On Tuesday, December 30, 2014 08:11:15 AM Bruce Hill, Jr. wrote:
> > On December 27, 2014 at 10:19 AM Andrew Savchenko <birc...@gentoo.org>
> > wrote:
> > 
> > If you have mail problems, check your MTA or whatever you are
> > using to receive e-mail from this list. As you can see, other
> > people don't have this problems.
> 
> On my workstation mail is POP3 using mutt and mail-mta/msmtp is the MTA.
> 
> > Just my guess: greylisting is broken (or had a temporary lag) on
> > mail server you are using.
> 
> There is no greylisting/blacklisting being done.
> I checked mail at the web interface for the hosting company, and there was
> no repeat of messages here; only in Mutt.

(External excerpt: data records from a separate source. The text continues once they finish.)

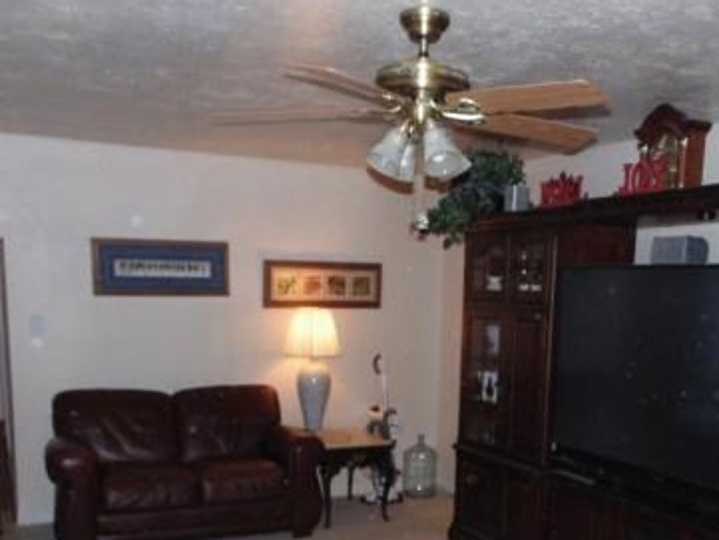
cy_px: 458
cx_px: 414
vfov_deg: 35.2
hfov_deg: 47.7
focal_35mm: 39
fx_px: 810
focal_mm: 4
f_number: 3.1
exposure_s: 1/30
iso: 200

Now there is another account
> doing the same thing.
> 
> Can you offer any technical suggestions as for what to check?

Do you leave the messages on the mailserver?
In that case, ensure your POP3-client keeps a list of message-ids (UIDL) and 
only downloads messages that haven't been downloaded before.

Here is what the man page for fetchmail says about it:
***


       -U | --uidl
              (Keyword: uidl)
              Force  UIDL use (effective only with POP3).  Force client-side 
tracking of 'newness' of messages (UIDL stands for "unique ID listing" and is 
described in RFC1939).  Use with 'keep' to use a mailbox as a baby news drop 
for a group
              of users. The fact that seen messages are skipped is logged, 
unless error logging is done through syslog while running in daemon mode.  
Note that fetchmail may automatically enable this option depending on upstream  
server  capa-
              bilities.  Note also that this option may be removed and forced 
enabled in a future fetchmail version. See also: --idfile.

***

I don't know if there is an equivalent for mutt as I don't use that.